Neptune Mutual relies on the tokenholder community to report incidents. Prior to reporting an incident, a potential reporter is likely to buy a coverage first. The attackers may deplete the cover's liquidity pool by paying a tiny amount in policy premium since the result of the resolution is already known at this time. In addition to this, the incentive design of the Neptune Mutual protocol means that reporters will also get a commission on protocol fees.
Neptune Mutual's coverage typically begins at UTC EOD the next day. If you purchased a policy on Monday, coverage will begin at midnight UTC on Tuesday. This is often referred to as the "coverage lag".
Coverage lag is a specified time period that can be set globally or on a per-cover basis to delay the start of coverage. The coverage of a policy begins at the EOD timestamp of the policy purchase date plus the coverage lag.
Blacklisted accounts are unable to claim their cxTokens. Cover managers can use the blacklist feature to prohibit an account from claiming their cover. This usually happens when we suspect a policyholder of being the attacker. After performing KYC, we may be able to lift the blacklist.
Collusion and Last Block Attacks#
Neptune Mutual, being a cutting-edge governance protocol, will have to deal with a wide range of threats and attack models. Malicious actors can collude to perform a timing attack or time-based attacks on Neptune Mutual.
The risk arises from the fact that there is a reporting window (of 7 days) during when governance participants come together and stake their tokens to support each camp. An intelligent attacker would observe the reporting process while it's being carried out by other members of the governance team, and then seize the opportunity at the last minute.

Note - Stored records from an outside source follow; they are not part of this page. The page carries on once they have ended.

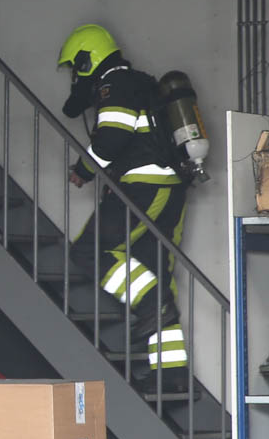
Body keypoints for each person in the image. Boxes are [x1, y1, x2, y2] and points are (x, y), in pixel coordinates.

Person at [58, 23, 187, 373]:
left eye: (75, 68)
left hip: (143, 186)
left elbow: (112, 138)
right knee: (153, 269)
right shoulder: (140, 83)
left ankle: (154, 306)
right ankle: (171, 374)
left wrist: (83, 171)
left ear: (87, 60)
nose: (75, 77)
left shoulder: (116, 85)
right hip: (167, 188)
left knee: (90, 251)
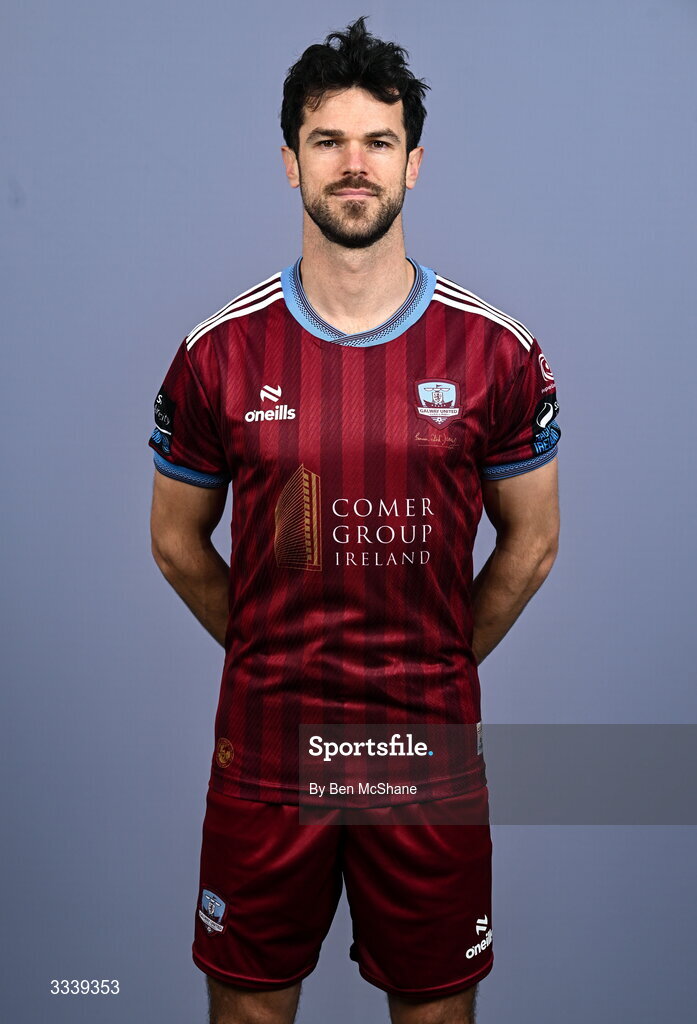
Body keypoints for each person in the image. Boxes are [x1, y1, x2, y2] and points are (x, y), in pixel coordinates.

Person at [148, 15, 560, 1024]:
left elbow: (533, 542)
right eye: (327, 141)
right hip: (266, 749)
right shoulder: (218, 354)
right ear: (288, 161)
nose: (353, 165)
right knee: (247, 1009)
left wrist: (433, 665)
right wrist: (269, 651)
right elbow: (174, 539)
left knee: (434, 1012)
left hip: (423, 755)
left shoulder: (494, 352)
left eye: (377, 142)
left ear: (414, 163)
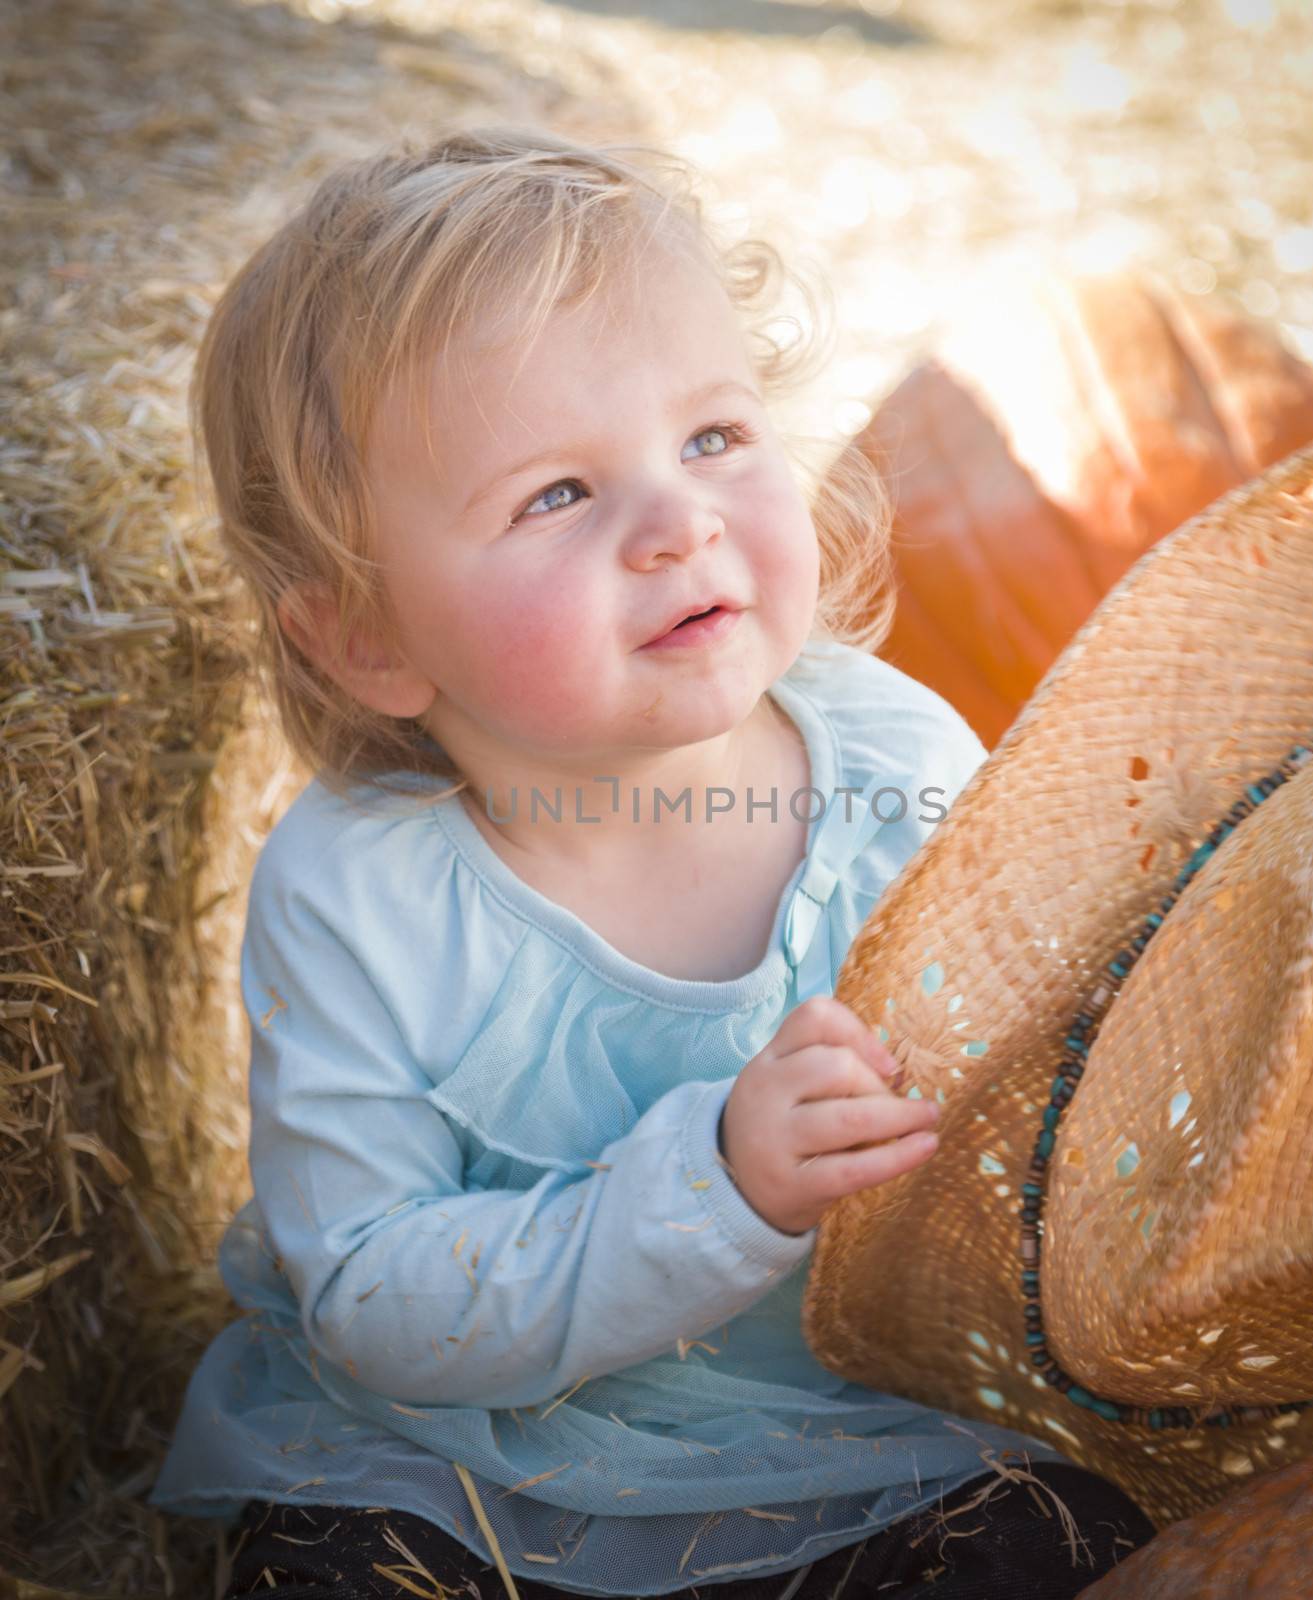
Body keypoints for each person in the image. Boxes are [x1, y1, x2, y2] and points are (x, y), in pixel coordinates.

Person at [149, 125, 1154, 1598]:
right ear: (365, 632)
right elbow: (368, 1291)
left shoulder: (897, 765)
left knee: (1072, 1546)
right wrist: (715, 1190)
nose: (678, 522)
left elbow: (1041, 1089)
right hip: (468, 1461)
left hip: (867, 1436)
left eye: (712, 439)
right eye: (556, 494)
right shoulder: (360, 892)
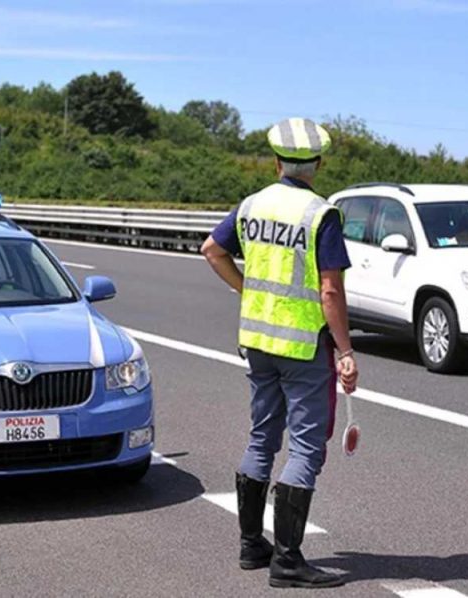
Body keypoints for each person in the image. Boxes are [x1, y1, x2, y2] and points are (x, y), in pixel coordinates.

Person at [201, 117, 360, 589]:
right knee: (307, 449)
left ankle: (253, 545)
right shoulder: (320, 214)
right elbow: (330, 291)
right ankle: (288, 560)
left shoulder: (252, 205)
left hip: (257, 342)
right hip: (303, 346)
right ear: (318, 164)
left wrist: (247, 291)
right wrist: (347, 349)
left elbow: (211, 249)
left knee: (261, 439)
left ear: (275, 162)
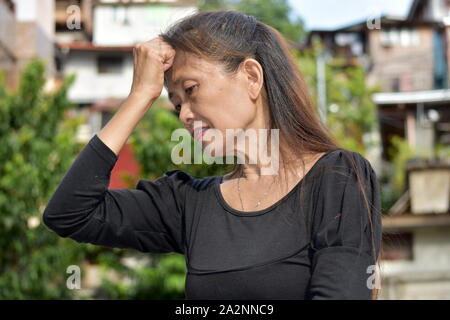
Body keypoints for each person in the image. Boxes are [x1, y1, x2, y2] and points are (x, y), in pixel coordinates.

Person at [42, 10, 382, 300]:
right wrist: (140, 96)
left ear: (251, 77)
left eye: (191, 91)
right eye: (176, 104)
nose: (184, 115)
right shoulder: (188, 202)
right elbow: (70, 214)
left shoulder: (337, 178)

This attack's timing is critical, since the attacker may submit a high enough stake just before the reporting window expires, giving the attacker the upper hand in the last block. This attack would almost always work because other governance members wouldn't have time to fight back.
Corrupt Governance Agent
It is possible for an honest governance agent to set outcomes in favor of the attacker by unknowingly, accidentally, or mistakenly resolving an active report. Alternatively, a corrupt governance agent may collude together with the attacker to deplete the liquidity pool rapidly.
Neptune Mutual defends against this type of attack using a manual resolution process.
The claim period begins only 24 hours after the resolution date to combat collusion and time-based attacks. Protocol administrators can utilize the 24-hour wait window to perform "emergency resolution", rendering such attacks completely ineffective.
Always refer to the Protocol Fee document for the latest information since the fees are configurable and can change.